- _WHAT YOU NEED TO DO_
- A) Quote the Financial Claims Scheme FAQ word for word from "An account holder under the FCS can" up to and including "approved deposit fund.".
- B) Extend the FAQ on banking and the Financial Claims Scheme, picking up after its final line.

Frequently asked questions about banking and the Financial Claims Scheme
The questions below provide general information about potential scenarios related to banking and the Financial Claims Scheme (FCS). Please contact your bank, building society or credit union for specific information about your accounts.
A list of account types covered by the FCS is available here.
You can also use our Deposit Checker page to help identify if your account is included.
Who is an account holder under the FCS?
An account holder under the FCS can be:
- an individual
- a body corporate (i.e. a corporation or propriety limited company)
- a body politic
- a partnership
- any other unincorporated association or body of persons
- the trustee(s) of a trust
- the trustee(s) of a superannuation fund (including a self-managed superannuation fund)
- the trustee(s) of an approved deposit fund.
Each account holder type listed above is entitled to protection for deposits up to $250,000 per ADI. Please note that a group of individual trustees of a trust, superannuation fund or approved deposit fund are treated as a single account holder.
The citizenship or residency status of an account holder does not have an impact on whether a deposit account is covered under the FCS.
What types of accounts are covered by the FCS?
How are joint account holders treated under the FCS?

Saved entries:
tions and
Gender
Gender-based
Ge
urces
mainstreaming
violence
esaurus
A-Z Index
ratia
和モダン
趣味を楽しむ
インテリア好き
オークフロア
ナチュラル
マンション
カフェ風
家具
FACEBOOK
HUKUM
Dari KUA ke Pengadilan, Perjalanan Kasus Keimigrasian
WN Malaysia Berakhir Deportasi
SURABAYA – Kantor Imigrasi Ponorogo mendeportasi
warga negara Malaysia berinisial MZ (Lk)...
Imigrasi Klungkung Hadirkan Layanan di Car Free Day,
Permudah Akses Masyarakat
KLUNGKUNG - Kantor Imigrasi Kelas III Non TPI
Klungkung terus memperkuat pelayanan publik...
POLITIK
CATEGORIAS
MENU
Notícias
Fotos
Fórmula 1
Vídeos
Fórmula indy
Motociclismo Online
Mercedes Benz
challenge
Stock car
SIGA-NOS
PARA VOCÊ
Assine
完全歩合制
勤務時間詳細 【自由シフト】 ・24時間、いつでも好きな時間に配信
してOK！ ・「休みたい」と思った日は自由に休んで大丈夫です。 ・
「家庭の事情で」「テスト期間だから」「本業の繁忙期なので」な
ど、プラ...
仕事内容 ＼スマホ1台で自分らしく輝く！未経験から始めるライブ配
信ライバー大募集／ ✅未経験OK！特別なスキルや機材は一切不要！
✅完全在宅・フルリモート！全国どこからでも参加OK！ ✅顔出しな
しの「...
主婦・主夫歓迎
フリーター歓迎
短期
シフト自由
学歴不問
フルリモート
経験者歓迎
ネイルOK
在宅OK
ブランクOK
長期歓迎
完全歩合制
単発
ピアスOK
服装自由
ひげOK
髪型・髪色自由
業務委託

- _ANSWER LIST_
- A)
An account holder under the FCS can be:
- an individual
- a body corporate (i.e. a corporation or propriety limited company)
- a body politic
- a partnership
- any other unincorporated association or body of persons
- the trustee(s) of a trust
- the trustee(s) of a superannuation fund (including a self-managed superannuation fund)
- the trustee(s) of an approved deposit fund.

- B)
For joint accounts, the amount of FCS protection is determined by splitting the deposit equally between the account holders. Each account holder's share is then added to any other eligible deposits they may hold under their own name at the same bank, building society or credit union before the $250,000 FCS limit is then applied to the total for each individual.
Alex and Peter have a number of accounts with their credit union:
- $300,000 in a joint account
- $50,000 in a separate account in only Alex’s name.
The FCS protects a total amount of deposits up to $250,000 for each account holder for each bank, building society and credit union. Therefore, Peter is covered under the FCS for $150,000 (half the joint account) while Alex is covered for $200,000 (being the sum of $150,000 from the joint account in addition to the $50,000 from his individual account).
How are multiple accounts at the same bank, building society or credit union treated under the FCS?
If an account holder has multiple accounts under the same name at the same bank, building society or credit union, then the total combined amount of these accounts would be covered up to the FCS limit of $250,000.
Mary has three protected accounts under her name with her bank:
- Account A with a balance of $100,000
- Account B with a balance of $100,000
- Account C with a balance of $100,000
Her combined balance is $300,000, however, the FCS only protects a total amount of deposits up to $250,000 per account holder per bank, building society or credit union.
Therefore should the FCS be activated for her bank, Mary would be protected up to $250,000 under the FCS, and the remaining $50,000 would not be protected. However, Mary may be able to claim her remaining $50,000, or at least some of it, in the liquidation of Mary's bank, depending on the assets available. Further information on the liquidation process is available on the Frequently asked questions about the activation, payments and administration of the FCS page.
If I have deposits of up to $250,000 in more than one bank, credit union or building society, will they all be covered under the FCS?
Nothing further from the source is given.